
    My guess is that people tell you to hold the rifle different because it can help eliminate the problems with their trigger squeeze that they didn't see on their 12 pound and heavier rifles. After shooting my light rifle and perfecting my trigger squeeze I switched back to my heavy 22-250 and my groups went from 3/4 inch to 1/2 inch!

    Firing from prone I also hold the rifle normal (bipod on front and off hand underneath the butt for support) and haven't had any problems. Experiment with your particular rifle and see if changing how you hold it improves your shooting.

    Here is a very interesting article that I found on another thread here on this forum and while I haven't had a chance to try it out yet I want to see what it can do to my shooting.

    Hold that Forend!
     

  3. WildRose

    WildRose Well-Known Member

    Messages:
    8,210
    Joined:
    Feb 3, 2011
    Really bury it deep in the well of your shoulder and pull it in tight; and keep it there.

    If you let it ride up, or don't keep it tight it'll pound on you pretty good.

    I'd really suggest a quality muzzle brake and recoil pad; particularly if you are not naturally well padded.

## Required action
Resume the forum thread on holding a light rifle and managing recoil, continuing after its final sentence.

## Source material
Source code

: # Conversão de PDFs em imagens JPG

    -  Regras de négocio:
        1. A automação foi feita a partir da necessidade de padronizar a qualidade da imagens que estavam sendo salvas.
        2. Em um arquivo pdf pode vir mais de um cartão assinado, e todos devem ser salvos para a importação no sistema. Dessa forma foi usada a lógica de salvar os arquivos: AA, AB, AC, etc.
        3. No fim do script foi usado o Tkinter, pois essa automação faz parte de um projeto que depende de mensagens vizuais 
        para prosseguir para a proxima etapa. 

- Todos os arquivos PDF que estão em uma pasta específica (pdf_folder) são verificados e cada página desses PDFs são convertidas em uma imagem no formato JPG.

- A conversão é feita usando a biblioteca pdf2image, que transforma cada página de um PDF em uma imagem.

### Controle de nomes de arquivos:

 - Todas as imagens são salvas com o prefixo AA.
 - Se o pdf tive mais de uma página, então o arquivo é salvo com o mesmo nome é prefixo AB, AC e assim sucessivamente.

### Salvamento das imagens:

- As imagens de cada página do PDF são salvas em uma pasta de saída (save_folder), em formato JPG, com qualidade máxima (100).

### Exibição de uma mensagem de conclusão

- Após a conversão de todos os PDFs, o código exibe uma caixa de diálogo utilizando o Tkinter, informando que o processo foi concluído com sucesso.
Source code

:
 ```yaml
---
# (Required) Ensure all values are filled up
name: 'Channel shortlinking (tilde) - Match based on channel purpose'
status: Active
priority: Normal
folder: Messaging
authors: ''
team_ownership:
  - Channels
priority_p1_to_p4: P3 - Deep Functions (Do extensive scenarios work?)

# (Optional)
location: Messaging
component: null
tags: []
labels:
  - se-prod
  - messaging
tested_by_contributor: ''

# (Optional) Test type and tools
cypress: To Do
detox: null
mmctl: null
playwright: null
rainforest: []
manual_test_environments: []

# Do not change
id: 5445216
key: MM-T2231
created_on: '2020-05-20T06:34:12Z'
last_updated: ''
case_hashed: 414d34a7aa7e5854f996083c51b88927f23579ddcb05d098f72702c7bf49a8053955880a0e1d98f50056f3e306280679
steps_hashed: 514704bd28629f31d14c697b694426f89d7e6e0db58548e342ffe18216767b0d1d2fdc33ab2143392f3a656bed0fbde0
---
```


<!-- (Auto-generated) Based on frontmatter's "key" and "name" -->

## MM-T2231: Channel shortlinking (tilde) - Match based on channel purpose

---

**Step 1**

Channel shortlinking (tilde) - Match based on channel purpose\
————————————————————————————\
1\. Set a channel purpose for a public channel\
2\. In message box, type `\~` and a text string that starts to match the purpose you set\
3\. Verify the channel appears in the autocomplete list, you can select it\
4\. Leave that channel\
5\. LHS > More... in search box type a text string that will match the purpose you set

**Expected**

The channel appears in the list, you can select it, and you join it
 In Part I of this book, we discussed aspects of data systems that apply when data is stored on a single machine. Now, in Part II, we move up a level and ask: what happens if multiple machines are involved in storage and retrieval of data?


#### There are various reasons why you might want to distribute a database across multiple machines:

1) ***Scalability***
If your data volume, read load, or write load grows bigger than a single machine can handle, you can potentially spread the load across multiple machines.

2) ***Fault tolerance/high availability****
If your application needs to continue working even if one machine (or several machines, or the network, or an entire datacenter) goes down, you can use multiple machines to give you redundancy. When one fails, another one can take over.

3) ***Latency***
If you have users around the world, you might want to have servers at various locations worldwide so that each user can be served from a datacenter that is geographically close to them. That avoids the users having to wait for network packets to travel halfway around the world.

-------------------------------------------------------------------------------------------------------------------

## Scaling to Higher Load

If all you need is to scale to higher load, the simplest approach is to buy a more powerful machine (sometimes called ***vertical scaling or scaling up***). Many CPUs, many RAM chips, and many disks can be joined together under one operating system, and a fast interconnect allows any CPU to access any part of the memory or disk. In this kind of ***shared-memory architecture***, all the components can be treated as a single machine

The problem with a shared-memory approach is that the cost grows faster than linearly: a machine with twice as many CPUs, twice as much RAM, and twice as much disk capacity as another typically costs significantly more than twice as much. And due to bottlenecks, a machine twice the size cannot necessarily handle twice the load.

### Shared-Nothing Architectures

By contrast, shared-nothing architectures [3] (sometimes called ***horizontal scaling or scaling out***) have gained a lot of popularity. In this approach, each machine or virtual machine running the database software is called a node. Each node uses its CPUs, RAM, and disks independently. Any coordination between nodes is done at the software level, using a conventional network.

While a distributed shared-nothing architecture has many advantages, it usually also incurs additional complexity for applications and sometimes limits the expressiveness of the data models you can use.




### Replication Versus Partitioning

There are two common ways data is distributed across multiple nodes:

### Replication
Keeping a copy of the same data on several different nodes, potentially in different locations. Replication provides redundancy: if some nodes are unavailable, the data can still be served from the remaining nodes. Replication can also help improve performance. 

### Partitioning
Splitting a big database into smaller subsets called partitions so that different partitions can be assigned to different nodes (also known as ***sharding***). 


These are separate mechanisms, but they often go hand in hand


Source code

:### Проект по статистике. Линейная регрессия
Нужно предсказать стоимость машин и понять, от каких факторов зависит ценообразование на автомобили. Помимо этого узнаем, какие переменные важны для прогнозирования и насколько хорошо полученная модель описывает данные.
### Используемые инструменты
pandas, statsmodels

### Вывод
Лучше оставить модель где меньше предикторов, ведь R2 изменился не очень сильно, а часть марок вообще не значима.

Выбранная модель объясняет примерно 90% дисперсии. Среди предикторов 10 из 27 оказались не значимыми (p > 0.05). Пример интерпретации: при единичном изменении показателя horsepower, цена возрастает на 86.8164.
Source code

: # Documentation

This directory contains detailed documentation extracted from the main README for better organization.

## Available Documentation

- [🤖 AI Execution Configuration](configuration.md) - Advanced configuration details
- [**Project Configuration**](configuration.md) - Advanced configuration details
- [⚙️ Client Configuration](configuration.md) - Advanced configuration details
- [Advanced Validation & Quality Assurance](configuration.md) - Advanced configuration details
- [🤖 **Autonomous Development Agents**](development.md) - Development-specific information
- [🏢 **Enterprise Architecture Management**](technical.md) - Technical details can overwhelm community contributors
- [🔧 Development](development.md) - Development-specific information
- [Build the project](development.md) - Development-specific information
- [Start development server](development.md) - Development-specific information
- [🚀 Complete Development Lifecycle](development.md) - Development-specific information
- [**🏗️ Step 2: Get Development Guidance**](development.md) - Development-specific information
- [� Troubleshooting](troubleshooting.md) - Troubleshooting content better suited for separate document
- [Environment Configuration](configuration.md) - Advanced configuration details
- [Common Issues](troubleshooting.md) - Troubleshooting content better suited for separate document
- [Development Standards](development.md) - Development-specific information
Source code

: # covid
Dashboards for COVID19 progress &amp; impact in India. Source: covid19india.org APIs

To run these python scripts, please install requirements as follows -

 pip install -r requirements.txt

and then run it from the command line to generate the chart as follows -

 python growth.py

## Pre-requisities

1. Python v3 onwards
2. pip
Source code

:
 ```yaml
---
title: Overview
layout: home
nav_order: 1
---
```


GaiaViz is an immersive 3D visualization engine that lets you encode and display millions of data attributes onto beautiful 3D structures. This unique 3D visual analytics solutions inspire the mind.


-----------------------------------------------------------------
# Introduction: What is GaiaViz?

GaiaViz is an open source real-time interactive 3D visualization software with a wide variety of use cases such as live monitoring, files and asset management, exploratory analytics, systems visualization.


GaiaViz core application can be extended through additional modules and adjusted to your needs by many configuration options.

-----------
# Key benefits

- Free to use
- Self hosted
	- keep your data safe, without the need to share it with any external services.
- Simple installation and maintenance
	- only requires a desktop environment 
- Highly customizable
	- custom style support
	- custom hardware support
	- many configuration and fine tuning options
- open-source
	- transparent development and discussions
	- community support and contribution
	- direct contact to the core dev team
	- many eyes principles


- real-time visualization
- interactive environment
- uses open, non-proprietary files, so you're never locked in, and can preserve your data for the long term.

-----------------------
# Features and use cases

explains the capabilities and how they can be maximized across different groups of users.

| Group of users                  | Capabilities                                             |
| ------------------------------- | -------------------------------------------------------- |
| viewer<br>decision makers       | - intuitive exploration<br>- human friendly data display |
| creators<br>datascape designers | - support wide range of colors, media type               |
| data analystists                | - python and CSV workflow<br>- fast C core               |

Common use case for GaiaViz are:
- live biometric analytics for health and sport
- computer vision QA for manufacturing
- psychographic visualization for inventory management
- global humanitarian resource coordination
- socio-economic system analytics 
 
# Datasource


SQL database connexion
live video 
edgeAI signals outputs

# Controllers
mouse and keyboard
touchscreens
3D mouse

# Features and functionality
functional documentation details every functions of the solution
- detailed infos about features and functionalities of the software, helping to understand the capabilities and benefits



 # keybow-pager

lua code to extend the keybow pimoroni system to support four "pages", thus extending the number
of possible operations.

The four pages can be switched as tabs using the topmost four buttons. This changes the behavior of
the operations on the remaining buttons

## Answer area
  4. jrw1976

    jrw1976 Well-Known Member

    Messages:
    205
    Joined:
    Mar 31, 2010
    The key to what you are going to be trying to do is control recoil and not captivate it. Recoil is going to happen no matter how you hold that gun. I have found that even on my 14# guns is that I can control the direction of recoil best from the prone position but the angle of my body has to be just right also. You want to control the direction of recoil not the amount of it. Ideally you want the recoil to move straight back into your body mass and for me that is the prone position, as in line with the rifle as I can do comfortably. You do not want up down or side ways movement in recoil, those movements can effect bullet travel. The only way to accomplish this is trigger time so practice, practice, practice.

    Good luck, Jason
     
  5. Nikolakangrga

    Nikolakangrga Well-Known Member

    Messages:
    154
    Joined:
    May 20, 2009
    Yes, I have been dry firing this rifle ALOT. I have noticed it is alot more "finicky" then my other rifles. I was just curious if the kimber montanas like to be held a certain way.

    Thanks!
     
  6. 4bycamper

    4bycamper Well-Known Member

    Messages:
    607
    Joined:
    Apr 11, 2009
    +1 on the previous posts.

    Also, I think the "Know how to shoot them" is about a shifting point of aim that changes depending on what the rifle is sitting on.

    The only "light rifle" I have left is a Winny 270 wsm. 6 1/2 lbs. If I an holding the rifle in my hands and standing or sitting, it will shoot to bullseye. When I go to the concrete bench, put my front rest on it, and plop the rifle forestock on the rest, It will be 2 1/2 moa off. diagonally. When I put my left hand on the rest and put the forestock in my hand, the rifle is back to bullseye.

    When I put the barreled action in a heavier laminated stock, this problem goes away. But the 6 1/2 lbs goes away also.
    It's just a thing.
    I think this has something to do with the barrel gyrations due to the pencil barrel. None of my heavier barrels have this problem.
    And yes, they are all free floated barrels.

    Hope this helps.
    Your mileage may vary.
     
  7. Nikolakangrga

    Nikolakangrga Well-Known Member

    Messages:
    154
    Joined:
    May 20, 2009
    It's interesting how the way you hold the rifle can affect your POI.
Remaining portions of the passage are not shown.